Title: Re: Documenting Alienation
Post by: Matt on February 09, 2014, 11:43:54 AM
Consider finding a counselor for the kids, so they have a resource - someone they can talk to.

Don't think of the counselor as a weapon in your battle with their mom.  Just think of her as someone who can be helpful to the kids long-term.

If their mom is making negative statements about you, that may come out in counseling.  The counselor may or may not be able to testify, but in any case, the kids will have someone to talk with about it.  You can tell the counselor, "There is a lot of stress between their mom and me, and I don't know what she is telling them - they may be hearing stuff they shouldn't."  Then leave it at that and let the counselor do her job.


Title: Re: Documenting Alienation
Post by: Peaceful. on February 12, 2014, 09:40:53 PM


What format is more useful though, if you need a dossier of documented evidence that can be used in court about alienating statements (or, for that matter, any other breach in a parenting agreement).
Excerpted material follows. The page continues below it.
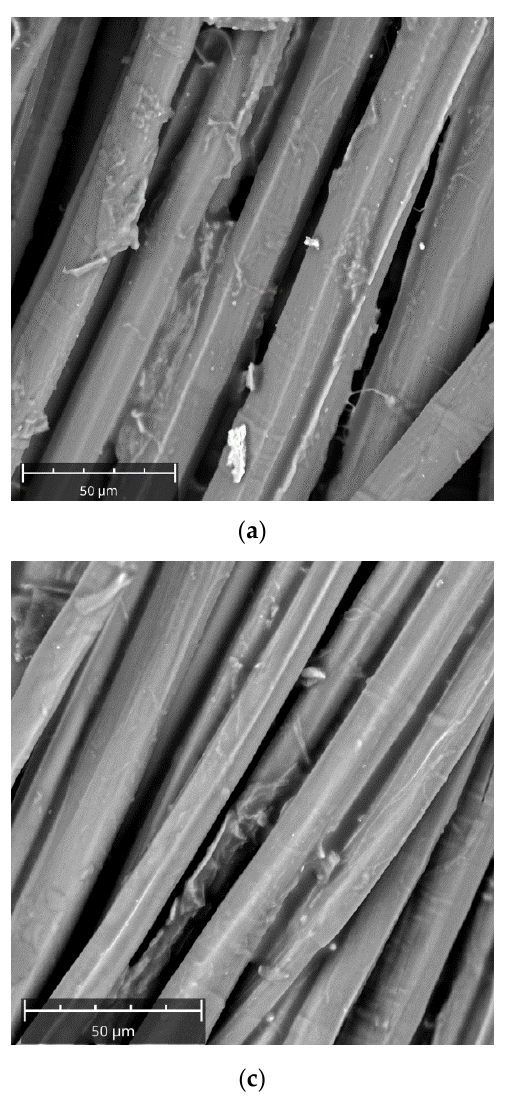
Figure 12. SEM micrographs of flax fibers for each treatment condition: ( a ) R, ( b ) C5, ( c ) C10 and ( d ) C20 fibers. On the other hand, the diameter reduction experienced by 5% and 10% treated fibers can be attributed to the modification induced by the proposed treatment on the chemical structure of the fiber surface, as shown by FTIR spectra of untreated and treated flax fibers (Figure 13). As suggested by literature, all the spectra were baseline corrected to the peak centered at 3337 cm − 1 , attributed to the O-H stretching vibration and hydrogen bond of the hydroxyl groups [16,49,50]. The spectra comparison clearly evidences that, similar to the traditional mercerization, the proposed treatment causes the removal of a certain portion of hemicellulose and lignin from the surface of fibers. Indeed, it is worth noting that the peak centered at 1732 cm − 1 , attributed to the carbonylic group C=O stretching vibration of linkage of carboxylic acid in lignin or ester group in hemicellulose, tends to disappear 1240 cm − 1 , due to the C-O stretching vibration of the acetyl group in lignin, can be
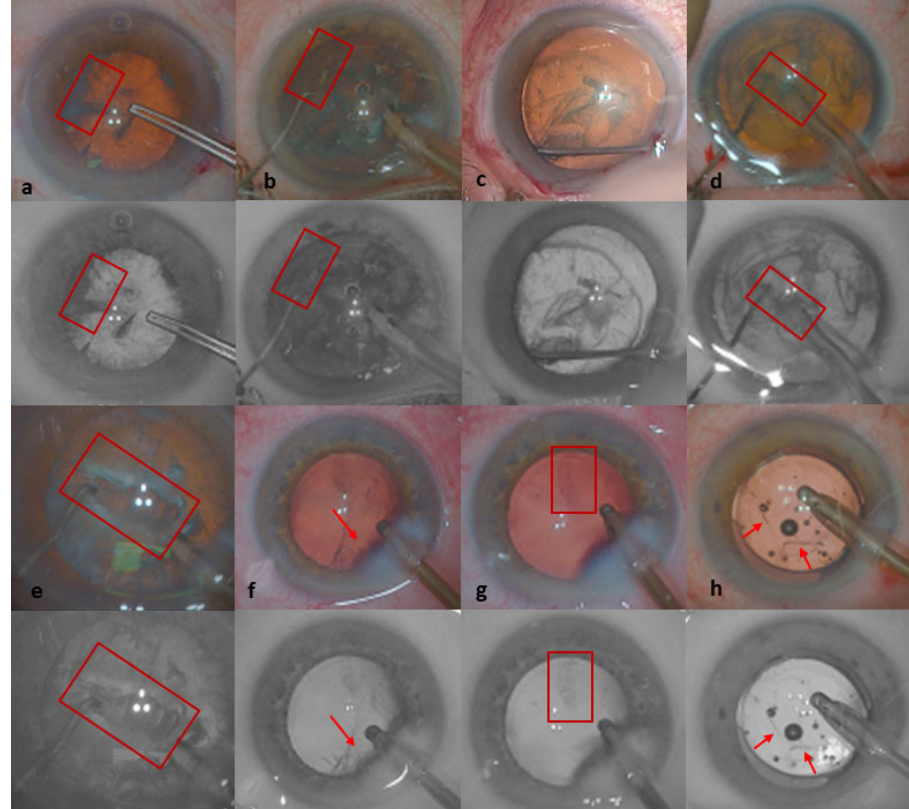
Figure 3. Natural color and BW filter images obtained at the same time points, at various stages in the surgery: Capsulorhexis visibility is enhanced with the BW filter over the anterior subcapsular lens opacities ( a ) and after hydrodissection before phaco-chop in conditions of poor red reflex illumination ( b ). ( c ) Hydrodissection fluid wave perception. ( d ) Enhanced contrast between instruments and the nucleus during phaco-chop. ( e ) The natural colors of the layers of the nucleus provide important information concerning the depth of the groove relative to the posterior capsule. ( f ) Subincisional cortex contrast through corneal edema is improved by the BW filter (arrow). ( g ) Residual cortical debris on the posterior capsule. ( h ) Viscous removal from the anterior chamber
Is it really a personal journal? Or emails, over time, to an attorney? I'm speaking as if a counselor is not involved. It seems like emails would be better. A journal seems to mark you as someone with a grudge, while emails are more about letting an outside authority know, making it public.

ForeverDad?


Title: Re: Documenting Alienation
Post by: Turkish on February 12, 2014, 11:08:49 PM
What format is more useful though, if you need a dossier of documented evidence that can be used in court about alienating statements (or, for that matter, any other breach in a parenting agreement).

Is it really a personal journal? Or emails, over time, to an attorney? I'm speaking as if a counselor is not involved. It seems like emails would be better. A journal seems to mark you as someone with a grudge, while emails are more about letting an outside authority know, making it public.

ForeverDad?

I was told this by multiple professionals. I do see what you are saying, however, which is why my editorializing is all but non existent. I document each day, no matter how banal. Approximate times, conversations if relevant. When she was there and not. When i took care of the kids, when she did. Things she said to the kids that i deemed harmful (such as throwing the f bomb towards s3 in november a couple of times, the dysregulation/depressive episodes).

I also documented her journals she left lying around... . and obviously left for me after she moved out. These, my L told me, are not admissable, but they are just more evidence for me of a disordered mind.

I hope it never gets to this point. She was lecturing me tonight on their behaviors and how it will go. I said yes, I have been educating myself on it. Object constancy. She wasn't familiar with it, so I explained it in brief and suggested she look it, up. If she digs too deeply, she may find herself... . she self diagnosed herself a few months ago as having some type of attachment disorder (by the brwser history on the pc, this was her mirroring her paramour to attach, but she is close). I witheld comment when she told me that.